- Garuga Location of Garuga, Uganda Placement on map is approximate
- Coordinates: 00°03′25″N 32°33′49″E﻿ / ﻿0.05694°N 32.56361°E
- Country: Uganda
- Region: Central Region
- District: Wakiso District
- Counties of Wakiso District: Busiro County
- Elevation: 1,132 m (3,714 ft)

= Garuga, Uganda =

Garuga is a neighborhood in Wakiso District, Uganda.

==Location==
The neighborhood is located on a peninsula along the northern shores of Lake Victoria. The name refers to the villages at the tip of that peninsular, including Bulega, Bugabo, Nakifulube and Ntabwe. The Garuga Peninsula is approximately 21.5 km, by road, east of Entebbe International Airport, Uganda's largest civilian and military airport. The coordinates of Garuga are 0°03'25.0"N, 32°33'49.0"E (Latitude:0.056944; Longitude:32.563611). The average elevation of the neighborhood is 1132 m, above sea level.

==Overview==
As of February 2019, Garuga is an upscale neighborhood, with the most prominent development in the area being the Pearl Marina Resort, under development by Centum Investments, a Nairobi-based private equity firm. The development sits on 389 acre of prime lakeside real estate. The lakeside is dotted with other resorts, including Katomi Kingdom Resort, and Country Lake Resort. Other developments in the neighborhood include Garuga Resort Beach, a private beach. There is a motor race track called Uganda Motocross Track Garuga. Also found here is the Uganda Buddhist Centre.

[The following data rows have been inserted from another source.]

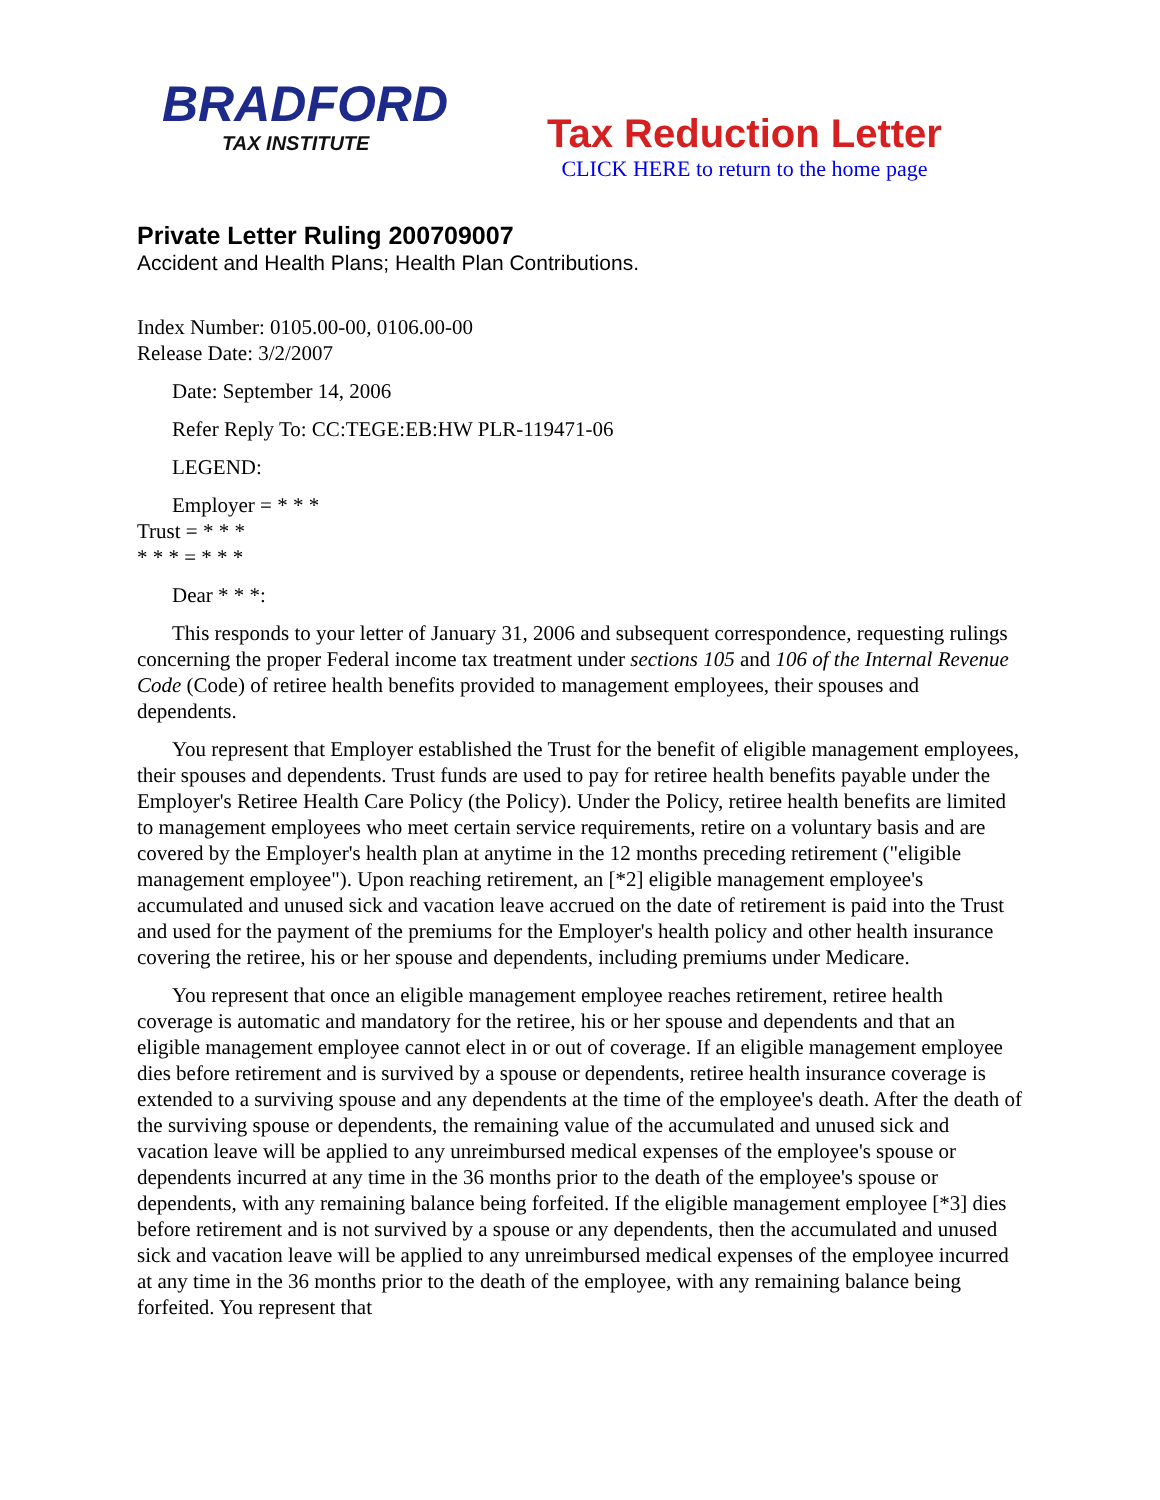BRADFORD
TAX INSTITUTE
Tax Reduction Letter
CLICK HERE to return to the home page
Private Letter Ruling 200709007
Accident and Health Plans; Health Plan Contributions.
Index Number: 0105.00-00, 0106.00-00
Release Date: 3/2/2007
Date: September 14, 2006
Refer Reply To: CC:TEGE:EB:HW PLR-119471-06
LEGEND:
Employer = * * *
Trust = * * *
* * * = * * *
Dear * * *:
This responds to your letter of January 31, 2006 and subsequent correspondence, requesting rulings concerning the proper Federal income tax treatment under sections 105 and 106 of the Internal Revenue Code (Code) of retiree health benefits provided to management employees, their spouses and dependents.
You represent that Employer established the Trust for the benefit of eligible management employees, their spouses and dependents. Trust funds are used to pay for retiree health benefits payable under the Employer's Retiree Health Care Policy (the Policy). Under the Policy, retiree health benefits are limited to management employees who meet certain service requirements, retire on a voluntary basis and are covered by the Employer's health plan at anytime in the 12 months preceding retirement ("eligible management employee"). Upon reaching retirement, an [*2] eligible management employee's accumulated and unused sick and vacation leave accrued on the date of retirement is paid into the Trust and used for the payment of the premiums for the Employer's health policy and other health insurance covering the retiree, his or her spouse and dependents, including premiums under Medicare.
You represent that once an eligible management employee reaches retirement, retiree health coverage is automatic and mandatory for the retiree, his or her spouse and dependents and that an eligible management employee cannot elect in or out of coverage. If an eligible management employee dies before retirement and is survived by a spouse or dependents, retiree health insurance coverage is extended to a surviving spouse and any dependents at the time of the employee's death. After the death of the surviving spouse or dependents, the remaining value of the accumulated and unused sick and vacation leave will be applied to any unreimbursed medical expenses of the employee's spouse or dependents incurred at any time in the 36 months prior to the death of the employee's spouse or dependents, with any remaining balance being forfeited. If the eligible management employee [*3] dies before retirement and is not survived by a spouse or any dependents, then the accumulated and unused sick and vacation leave will be applied to any unreimbursed medical expenses of the employee incurred at any time in the 36 months prior to the death of the employee, with any remaining balance being forfeited. You represent that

There are individual private homes closer to Kampala–Entebbe Road, but as one moves further into the neighborhood and gets closer to the lake, the resorts and gated communities become more common.

==Other consideration==
The Uganda government plans to tarmac the 8 km, Garuga Road, that stretches from Mpala, along the Kampala–Entebbe Road to Katomi Kingdom Resort and runs through the middle of the Garuga neighborhood.